- Leader: Juan Pablo Guanipa
- President: María Beatriz Martínez
- Deputy Leaders: Richard Mardo Carlos Ocariz
- Coordinator: Julio Borges
- Founded: 3 March 2000
- Split from: Copei
- Headquarters: Edif. Pofili, Urb. Los Palos Grandes, Caracas
- Ideology: Humanism Social conservatism Liberalism Decentralization
- Political position: Centre-right
- National affiliation: Unitary Platform (since 2021) Democratic Unity Roundtable (2008–2021)
- International affiliation: Centrist Democrat International
- Colours: Yellow Black
- National Assembly: 0 / 277
- Latin American Parliament: 0 / 12
- Mercosur Parliament: 0 / 23
- Governors: 1 / 23
- Mayors: 12 / 335

Website
- primerojusticia.org.ve

= Justice First =

Political party in Venezuela

Justice First (Primero Justicia) is a centre-right political party in Venezuela. Founded in 1992 as a civil association, it became a political party in 2000. Henrique Capriles was the candidate of the party in the 2013 Venezuelan presidential election.

== History ==
Justice First was created in 1992 as a civil association by a group of university students under the leadership of Alirio Abreu Burelli. The group was concerned about what they saw as a deterioration of judicial power in the country, and sought a reform of Venezuela's legal system. Abreu Burelli was magistrate of the federal Supreme Court of Justice and Vice President of the Inter-American Court of Human Rights of the Organization of American States (OAS). The association entered the political arena during the 1999 Constituent Assembly of Venezuela, in which they presented a draft for the country's new constitution. Justice First became a political party in 2000, initially as a regional party, and registered as a national party with the National Electoral Council of Venezuela on 1 March 2002.

In the July 2000 legislative elections, five members of Justice First were elected as deputies to the National Assembly for a five-year term: Carlos Ocariz, Gerardo Blyde, Julio Borges, Ramón Medina and Liliana Hernández. Justice First participated in the last minute opposition boycott of the 2005 elections, so they had no representatives in the Assembly from 2005 to 2010. They contested the 2006 presidential elections with former congressman Julio Borges, but he dropped out of the race in support of Manuel Rosales, then governor of Zulia State, and former Mayor of Maracaibo. Henrique Capriles Radonski was elected governor of Miranda in 2008. The party had six deputies elected at the 2010 parliamentary elections: Tomas Guanipa in Zulia, Juan Carlos Caldera and Julio Borges in Miranda, Dinorah Figuera in the capital district, Richard Mardo in Aragua, and Richard Arteaga in Anzoátegui.

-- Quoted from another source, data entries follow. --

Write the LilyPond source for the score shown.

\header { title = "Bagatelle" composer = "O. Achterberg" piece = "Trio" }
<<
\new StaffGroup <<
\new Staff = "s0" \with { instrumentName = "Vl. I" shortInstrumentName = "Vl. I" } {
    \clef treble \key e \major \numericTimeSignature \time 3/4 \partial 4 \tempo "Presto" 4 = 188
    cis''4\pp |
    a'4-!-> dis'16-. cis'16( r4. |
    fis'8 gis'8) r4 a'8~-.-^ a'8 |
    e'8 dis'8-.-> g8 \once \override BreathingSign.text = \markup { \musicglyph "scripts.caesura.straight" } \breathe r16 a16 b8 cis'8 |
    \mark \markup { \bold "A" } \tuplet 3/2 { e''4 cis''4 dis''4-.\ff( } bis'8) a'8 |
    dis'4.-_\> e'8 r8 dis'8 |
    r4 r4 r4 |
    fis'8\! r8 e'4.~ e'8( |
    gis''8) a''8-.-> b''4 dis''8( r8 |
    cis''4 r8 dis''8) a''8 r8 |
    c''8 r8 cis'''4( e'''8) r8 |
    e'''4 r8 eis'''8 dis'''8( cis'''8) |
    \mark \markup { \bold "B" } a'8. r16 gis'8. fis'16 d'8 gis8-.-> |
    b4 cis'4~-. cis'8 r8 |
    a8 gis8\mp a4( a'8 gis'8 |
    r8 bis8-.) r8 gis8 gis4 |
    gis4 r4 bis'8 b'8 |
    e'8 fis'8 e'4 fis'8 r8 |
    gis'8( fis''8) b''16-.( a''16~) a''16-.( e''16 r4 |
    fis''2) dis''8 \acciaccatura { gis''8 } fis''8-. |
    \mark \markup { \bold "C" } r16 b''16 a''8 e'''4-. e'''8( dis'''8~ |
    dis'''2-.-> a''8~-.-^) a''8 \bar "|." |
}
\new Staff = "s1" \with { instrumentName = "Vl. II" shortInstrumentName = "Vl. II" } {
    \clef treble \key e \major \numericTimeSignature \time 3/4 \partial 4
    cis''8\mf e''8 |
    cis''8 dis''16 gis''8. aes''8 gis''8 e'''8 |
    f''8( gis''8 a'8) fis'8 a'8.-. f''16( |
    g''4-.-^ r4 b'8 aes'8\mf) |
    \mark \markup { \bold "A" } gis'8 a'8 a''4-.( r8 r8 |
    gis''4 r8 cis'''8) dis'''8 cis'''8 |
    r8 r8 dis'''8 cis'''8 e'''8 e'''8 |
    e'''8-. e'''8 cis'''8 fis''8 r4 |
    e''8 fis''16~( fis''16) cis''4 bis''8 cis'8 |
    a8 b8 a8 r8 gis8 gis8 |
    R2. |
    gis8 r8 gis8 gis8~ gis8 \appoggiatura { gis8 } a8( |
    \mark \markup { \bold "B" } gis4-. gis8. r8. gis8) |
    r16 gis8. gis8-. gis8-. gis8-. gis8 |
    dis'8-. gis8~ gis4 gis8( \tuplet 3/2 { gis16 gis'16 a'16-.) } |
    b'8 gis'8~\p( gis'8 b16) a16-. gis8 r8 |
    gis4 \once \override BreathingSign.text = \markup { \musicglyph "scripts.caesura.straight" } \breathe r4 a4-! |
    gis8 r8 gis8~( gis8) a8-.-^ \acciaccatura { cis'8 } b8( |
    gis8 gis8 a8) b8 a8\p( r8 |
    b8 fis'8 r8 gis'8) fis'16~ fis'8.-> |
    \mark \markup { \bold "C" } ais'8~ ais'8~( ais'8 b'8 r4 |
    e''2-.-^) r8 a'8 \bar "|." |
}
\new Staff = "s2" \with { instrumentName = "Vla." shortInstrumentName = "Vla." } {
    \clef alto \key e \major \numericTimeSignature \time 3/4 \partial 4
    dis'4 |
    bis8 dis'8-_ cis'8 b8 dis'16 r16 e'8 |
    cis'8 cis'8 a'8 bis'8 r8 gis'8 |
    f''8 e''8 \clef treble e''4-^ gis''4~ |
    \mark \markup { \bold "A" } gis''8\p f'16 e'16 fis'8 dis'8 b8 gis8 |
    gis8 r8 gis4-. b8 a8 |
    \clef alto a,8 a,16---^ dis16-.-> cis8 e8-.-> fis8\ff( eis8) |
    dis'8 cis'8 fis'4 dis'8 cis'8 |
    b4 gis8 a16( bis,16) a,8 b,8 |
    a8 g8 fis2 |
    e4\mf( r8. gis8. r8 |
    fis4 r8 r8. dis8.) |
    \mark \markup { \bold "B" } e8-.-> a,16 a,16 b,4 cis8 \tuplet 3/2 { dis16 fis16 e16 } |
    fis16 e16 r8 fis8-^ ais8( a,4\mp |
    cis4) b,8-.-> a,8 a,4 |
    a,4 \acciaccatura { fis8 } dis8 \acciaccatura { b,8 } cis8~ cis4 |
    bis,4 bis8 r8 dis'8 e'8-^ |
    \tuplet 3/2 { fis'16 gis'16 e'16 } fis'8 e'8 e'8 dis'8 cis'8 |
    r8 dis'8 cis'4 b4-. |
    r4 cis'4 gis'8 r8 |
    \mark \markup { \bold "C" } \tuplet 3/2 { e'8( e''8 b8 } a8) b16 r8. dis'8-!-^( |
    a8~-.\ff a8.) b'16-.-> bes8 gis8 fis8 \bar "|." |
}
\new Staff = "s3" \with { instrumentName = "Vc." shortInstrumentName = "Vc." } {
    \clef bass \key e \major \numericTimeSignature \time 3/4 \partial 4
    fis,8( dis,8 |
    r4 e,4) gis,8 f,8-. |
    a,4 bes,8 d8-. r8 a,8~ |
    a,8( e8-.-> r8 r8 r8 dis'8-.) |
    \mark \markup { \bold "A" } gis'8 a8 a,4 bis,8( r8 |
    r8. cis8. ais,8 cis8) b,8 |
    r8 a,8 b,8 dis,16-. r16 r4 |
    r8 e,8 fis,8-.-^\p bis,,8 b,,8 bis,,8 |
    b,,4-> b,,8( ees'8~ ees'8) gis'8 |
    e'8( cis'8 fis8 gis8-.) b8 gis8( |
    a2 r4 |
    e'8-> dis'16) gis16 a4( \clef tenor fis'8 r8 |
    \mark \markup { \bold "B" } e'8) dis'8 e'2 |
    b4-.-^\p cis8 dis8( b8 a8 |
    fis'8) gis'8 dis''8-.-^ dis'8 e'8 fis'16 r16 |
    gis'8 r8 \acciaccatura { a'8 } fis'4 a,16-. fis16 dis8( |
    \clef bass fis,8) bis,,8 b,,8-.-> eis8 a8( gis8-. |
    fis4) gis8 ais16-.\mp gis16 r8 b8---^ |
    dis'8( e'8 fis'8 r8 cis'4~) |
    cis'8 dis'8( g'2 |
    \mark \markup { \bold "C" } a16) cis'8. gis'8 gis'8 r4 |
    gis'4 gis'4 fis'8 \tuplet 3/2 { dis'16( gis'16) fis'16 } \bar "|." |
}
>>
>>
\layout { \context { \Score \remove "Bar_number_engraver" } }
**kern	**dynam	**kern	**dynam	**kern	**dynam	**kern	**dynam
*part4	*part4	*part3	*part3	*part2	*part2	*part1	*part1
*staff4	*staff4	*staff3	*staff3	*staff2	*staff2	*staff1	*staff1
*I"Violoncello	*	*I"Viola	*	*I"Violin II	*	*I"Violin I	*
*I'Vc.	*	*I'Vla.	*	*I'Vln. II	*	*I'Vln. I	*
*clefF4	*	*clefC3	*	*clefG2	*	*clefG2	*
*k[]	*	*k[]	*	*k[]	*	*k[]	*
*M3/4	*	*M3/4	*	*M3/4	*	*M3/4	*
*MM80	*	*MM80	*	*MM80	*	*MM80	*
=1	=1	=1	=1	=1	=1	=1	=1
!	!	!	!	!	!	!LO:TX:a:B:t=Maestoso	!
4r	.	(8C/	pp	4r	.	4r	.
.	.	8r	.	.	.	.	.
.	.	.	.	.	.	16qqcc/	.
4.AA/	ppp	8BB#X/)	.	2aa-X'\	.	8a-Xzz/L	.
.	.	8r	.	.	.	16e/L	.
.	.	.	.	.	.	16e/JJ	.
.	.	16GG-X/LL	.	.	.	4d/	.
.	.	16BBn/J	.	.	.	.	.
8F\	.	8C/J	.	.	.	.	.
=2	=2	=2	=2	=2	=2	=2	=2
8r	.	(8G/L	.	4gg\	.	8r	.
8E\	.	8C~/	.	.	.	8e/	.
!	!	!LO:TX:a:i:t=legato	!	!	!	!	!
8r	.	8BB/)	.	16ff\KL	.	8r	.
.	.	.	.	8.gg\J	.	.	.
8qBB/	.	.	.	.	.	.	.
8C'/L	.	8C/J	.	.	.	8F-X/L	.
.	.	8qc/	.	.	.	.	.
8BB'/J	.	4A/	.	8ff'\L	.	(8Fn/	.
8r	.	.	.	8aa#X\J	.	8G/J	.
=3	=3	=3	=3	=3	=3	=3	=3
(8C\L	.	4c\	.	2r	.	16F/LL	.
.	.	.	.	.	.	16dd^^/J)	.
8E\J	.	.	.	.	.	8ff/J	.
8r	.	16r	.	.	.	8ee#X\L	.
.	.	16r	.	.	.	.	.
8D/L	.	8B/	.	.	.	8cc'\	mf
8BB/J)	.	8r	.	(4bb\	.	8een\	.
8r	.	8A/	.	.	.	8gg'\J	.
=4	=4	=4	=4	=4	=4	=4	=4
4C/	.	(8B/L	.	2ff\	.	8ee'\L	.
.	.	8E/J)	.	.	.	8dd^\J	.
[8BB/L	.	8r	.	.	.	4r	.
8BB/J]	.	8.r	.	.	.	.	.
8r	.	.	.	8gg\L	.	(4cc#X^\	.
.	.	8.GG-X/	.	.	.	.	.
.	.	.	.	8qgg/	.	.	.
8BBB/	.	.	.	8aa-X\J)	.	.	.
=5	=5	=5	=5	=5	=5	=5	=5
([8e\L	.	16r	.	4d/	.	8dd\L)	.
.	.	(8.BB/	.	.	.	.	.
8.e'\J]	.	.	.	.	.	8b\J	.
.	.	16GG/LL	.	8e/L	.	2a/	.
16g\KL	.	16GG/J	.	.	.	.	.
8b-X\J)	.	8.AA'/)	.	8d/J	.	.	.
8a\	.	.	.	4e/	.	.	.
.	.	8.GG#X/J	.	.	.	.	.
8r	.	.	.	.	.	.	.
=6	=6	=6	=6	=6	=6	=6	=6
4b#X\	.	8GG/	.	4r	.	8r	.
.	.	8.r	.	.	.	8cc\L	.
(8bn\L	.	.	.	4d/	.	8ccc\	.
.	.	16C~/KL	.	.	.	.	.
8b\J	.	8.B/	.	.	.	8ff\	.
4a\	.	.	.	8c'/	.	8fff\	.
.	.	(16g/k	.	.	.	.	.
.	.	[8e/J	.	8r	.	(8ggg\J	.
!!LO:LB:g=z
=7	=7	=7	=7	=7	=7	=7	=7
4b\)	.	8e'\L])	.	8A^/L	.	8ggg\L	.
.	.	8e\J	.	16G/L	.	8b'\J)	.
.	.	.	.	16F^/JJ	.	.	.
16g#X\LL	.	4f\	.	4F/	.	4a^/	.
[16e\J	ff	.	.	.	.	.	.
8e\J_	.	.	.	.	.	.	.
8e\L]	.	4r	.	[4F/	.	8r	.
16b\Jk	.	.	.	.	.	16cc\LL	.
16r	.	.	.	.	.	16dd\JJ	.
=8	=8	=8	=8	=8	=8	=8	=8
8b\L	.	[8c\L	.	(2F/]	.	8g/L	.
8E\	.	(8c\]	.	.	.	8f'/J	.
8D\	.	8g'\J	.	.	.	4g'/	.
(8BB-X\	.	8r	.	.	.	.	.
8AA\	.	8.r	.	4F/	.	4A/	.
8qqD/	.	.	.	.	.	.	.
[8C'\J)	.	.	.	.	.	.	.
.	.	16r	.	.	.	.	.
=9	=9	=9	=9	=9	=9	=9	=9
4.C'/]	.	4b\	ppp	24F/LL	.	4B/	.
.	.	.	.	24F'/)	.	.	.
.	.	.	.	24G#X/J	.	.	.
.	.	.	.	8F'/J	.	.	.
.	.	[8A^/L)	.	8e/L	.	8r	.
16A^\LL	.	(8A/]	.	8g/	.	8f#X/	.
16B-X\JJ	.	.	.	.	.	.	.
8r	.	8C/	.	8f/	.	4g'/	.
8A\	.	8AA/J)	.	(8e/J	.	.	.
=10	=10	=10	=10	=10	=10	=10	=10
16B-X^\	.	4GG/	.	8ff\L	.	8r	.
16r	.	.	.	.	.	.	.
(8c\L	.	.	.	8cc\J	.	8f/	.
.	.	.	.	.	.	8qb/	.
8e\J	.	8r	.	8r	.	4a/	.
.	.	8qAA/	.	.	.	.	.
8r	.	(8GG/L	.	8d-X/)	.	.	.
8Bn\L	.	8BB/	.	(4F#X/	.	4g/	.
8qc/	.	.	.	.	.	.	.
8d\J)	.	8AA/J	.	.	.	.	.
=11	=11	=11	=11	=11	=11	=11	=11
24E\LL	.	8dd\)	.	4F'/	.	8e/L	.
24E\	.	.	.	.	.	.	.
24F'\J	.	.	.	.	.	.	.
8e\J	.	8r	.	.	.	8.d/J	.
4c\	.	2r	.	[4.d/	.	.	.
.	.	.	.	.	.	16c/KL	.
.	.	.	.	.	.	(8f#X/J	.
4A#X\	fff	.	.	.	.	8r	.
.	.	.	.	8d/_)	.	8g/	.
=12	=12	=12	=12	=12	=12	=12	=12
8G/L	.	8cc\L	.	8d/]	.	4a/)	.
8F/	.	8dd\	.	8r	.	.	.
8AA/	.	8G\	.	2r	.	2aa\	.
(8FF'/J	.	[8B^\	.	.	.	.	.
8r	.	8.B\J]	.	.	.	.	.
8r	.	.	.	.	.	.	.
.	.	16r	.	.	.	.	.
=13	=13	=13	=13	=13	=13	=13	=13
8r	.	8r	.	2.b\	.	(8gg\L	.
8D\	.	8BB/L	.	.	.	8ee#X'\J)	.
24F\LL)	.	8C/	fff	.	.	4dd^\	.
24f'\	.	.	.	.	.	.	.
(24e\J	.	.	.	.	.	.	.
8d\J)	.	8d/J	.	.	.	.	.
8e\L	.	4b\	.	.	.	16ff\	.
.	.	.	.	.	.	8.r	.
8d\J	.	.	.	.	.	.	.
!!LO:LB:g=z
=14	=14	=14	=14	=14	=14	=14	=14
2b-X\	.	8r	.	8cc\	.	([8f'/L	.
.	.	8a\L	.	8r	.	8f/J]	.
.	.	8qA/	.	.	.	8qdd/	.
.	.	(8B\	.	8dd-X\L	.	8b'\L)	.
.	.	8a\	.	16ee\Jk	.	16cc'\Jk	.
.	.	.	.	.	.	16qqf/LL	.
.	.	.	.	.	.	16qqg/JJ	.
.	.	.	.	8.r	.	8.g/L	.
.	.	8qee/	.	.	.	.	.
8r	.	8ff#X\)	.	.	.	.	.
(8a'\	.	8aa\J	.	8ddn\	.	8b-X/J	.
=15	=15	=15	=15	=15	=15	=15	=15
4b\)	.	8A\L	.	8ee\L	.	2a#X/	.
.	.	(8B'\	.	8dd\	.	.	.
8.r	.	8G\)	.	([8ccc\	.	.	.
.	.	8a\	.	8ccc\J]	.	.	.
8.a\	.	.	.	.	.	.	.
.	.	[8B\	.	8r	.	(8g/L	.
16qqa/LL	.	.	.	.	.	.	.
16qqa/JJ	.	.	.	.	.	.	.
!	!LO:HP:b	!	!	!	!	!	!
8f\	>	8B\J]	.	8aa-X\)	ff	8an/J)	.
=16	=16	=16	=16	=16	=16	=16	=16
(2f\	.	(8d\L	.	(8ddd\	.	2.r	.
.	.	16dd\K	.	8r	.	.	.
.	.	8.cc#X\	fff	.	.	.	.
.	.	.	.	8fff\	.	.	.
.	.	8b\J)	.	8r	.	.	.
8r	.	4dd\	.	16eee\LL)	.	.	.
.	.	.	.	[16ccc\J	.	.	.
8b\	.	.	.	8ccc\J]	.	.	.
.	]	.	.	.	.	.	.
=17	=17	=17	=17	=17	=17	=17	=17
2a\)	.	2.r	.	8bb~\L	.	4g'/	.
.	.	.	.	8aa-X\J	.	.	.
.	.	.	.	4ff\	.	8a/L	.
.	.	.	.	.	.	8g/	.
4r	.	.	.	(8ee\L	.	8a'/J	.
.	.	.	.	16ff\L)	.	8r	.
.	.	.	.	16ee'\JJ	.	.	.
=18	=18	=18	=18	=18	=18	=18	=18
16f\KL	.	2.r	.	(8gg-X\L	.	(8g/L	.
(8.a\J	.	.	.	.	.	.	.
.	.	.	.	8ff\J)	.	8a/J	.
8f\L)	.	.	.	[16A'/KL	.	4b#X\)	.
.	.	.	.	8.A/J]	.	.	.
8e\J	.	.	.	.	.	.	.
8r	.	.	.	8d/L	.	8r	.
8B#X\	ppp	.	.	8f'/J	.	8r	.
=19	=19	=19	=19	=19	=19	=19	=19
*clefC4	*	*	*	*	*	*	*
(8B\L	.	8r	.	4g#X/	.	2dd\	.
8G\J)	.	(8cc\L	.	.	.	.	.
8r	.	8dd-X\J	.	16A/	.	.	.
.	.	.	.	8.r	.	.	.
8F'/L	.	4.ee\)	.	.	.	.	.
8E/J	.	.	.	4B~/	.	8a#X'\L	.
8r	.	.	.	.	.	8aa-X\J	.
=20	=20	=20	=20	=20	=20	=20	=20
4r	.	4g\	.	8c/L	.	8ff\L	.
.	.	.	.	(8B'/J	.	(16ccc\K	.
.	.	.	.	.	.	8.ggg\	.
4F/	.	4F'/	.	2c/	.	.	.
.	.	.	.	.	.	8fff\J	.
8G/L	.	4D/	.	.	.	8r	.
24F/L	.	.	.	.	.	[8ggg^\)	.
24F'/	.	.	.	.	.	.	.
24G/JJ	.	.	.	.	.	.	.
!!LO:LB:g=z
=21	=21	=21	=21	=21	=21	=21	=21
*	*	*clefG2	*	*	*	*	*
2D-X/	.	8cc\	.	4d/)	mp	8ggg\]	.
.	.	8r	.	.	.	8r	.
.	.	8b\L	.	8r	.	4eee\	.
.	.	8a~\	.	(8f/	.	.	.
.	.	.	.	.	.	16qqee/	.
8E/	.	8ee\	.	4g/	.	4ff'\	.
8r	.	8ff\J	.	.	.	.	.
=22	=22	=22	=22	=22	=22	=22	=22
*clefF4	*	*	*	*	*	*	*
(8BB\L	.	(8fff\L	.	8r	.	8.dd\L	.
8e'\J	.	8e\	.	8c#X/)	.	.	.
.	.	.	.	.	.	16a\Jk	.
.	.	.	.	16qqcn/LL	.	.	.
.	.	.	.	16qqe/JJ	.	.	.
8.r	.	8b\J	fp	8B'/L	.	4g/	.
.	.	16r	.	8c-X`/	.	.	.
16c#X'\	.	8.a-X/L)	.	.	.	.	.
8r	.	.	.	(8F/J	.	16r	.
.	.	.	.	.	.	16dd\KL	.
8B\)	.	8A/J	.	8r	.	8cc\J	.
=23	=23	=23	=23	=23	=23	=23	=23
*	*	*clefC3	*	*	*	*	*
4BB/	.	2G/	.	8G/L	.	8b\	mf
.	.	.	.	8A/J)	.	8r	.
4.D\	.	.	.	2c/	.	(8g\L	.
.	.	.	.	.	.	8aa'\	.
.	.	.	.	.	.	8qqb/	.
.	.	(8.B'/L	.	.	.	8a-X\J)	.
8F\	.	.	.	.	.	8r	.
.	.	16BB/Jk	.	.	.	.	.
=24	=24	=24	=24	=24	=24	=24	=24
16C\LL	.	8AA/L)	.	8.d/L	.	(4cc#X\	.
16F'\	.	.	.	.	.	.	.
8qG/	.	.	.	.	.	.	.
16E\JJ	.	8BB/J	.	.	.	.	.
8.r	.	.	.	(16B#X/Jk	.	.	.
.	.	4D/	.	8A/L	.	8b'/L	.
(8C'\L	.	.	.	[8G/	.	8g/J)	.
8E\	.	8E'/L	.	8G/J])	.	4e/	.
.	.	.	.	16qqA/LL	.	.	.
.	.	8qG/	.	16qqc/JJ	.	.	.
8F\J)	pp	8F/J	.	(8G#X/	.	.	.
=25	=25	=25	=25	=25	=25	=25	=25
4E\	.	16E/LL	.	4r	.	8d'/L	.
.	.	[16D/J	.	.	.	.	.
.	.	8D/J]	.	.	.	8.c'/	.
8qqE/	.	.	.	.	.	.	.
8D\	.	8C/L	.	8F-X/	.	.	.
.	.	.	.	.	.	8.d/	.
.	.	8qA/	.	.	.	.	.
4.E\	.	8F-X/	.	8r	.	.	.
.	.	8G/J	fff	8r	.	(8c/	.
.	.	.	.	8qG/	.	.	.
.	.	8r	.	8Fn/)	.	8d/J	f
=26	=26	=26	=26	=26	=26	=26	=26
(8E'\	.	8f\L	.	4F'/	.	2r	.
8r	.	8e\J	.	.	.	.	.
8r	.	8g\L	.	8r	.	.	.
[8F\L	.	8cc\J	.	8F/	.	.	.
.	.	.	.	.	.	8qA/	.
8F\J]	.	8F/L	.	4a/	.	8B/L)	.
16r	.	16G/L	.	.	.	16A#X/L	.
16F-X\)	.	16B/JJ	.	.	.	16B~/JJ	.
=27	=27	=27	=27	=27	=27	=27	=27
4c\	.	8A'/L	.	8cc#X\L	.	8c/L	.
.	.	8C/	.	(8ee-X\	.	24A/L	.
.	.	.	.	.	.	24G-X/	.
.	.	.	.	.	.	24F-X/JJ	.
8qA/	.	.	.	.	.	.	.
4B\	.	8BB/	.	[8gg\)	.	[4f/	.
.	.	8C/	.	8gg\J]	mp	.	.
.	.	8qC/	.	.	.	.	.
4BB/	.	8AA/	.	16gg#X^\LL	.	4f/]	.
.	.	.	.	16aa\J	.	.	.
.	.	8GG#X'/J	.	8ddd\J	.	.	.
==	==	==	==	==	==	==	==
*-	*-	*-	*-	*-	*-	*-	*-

In December 2019, in Operación Alacrán, the website Armando.info published an investigation on corruption among opposition politicians, leading to the expulsion of deputies, including Luis Parra, José Brito and Conrado Pérez, from PJ. In 2020, José Brito and Conrado Pérez filed a complaint in the Supreme Tribunal of Justice against the leadership of Justice First. The deputies asked to be restituted in the party, saying that there was no justification to be expelled, and that their due process and presumption of innocence had not been respected. They also asked the high court to appoint a new leadership "that was in Venezuela", since the current one was in exile, and to summon new internal elections.

The deputies were received by the president of the Constitutional Chamber and the meeting lasted a little more than an hour. Outside the Supreme Tribunal, a group of around two hundred people met in support of the deputies. El Pitazo reported that earlier in the morning, some persons were handing out shirts of the party, most apparently new. Several demonstrators interviewed by the outlet expressed ignoring the reasons of the meeting or the contents of the complaint introduced. In some cases, they affirmed having been taken by bus, could not say for long they were part of Justice First, did not know that Luis Parra was not present or declared being paid for assisting. The party's secretary general, Tomás Guanipa, declared that the deputies sought to give the party's electoral card to Nicolás Maduro. In January 2020, the disputed 2020 Venezuelan National Assembly Delegated Committee election took place to determine who would be the President of the National Assembly for the period 2020-21 period; pro-government MPs and the expelled PJ deputies voted for Parra while the remaining PJ deputies endorsed incumbent president Juan Guaidó.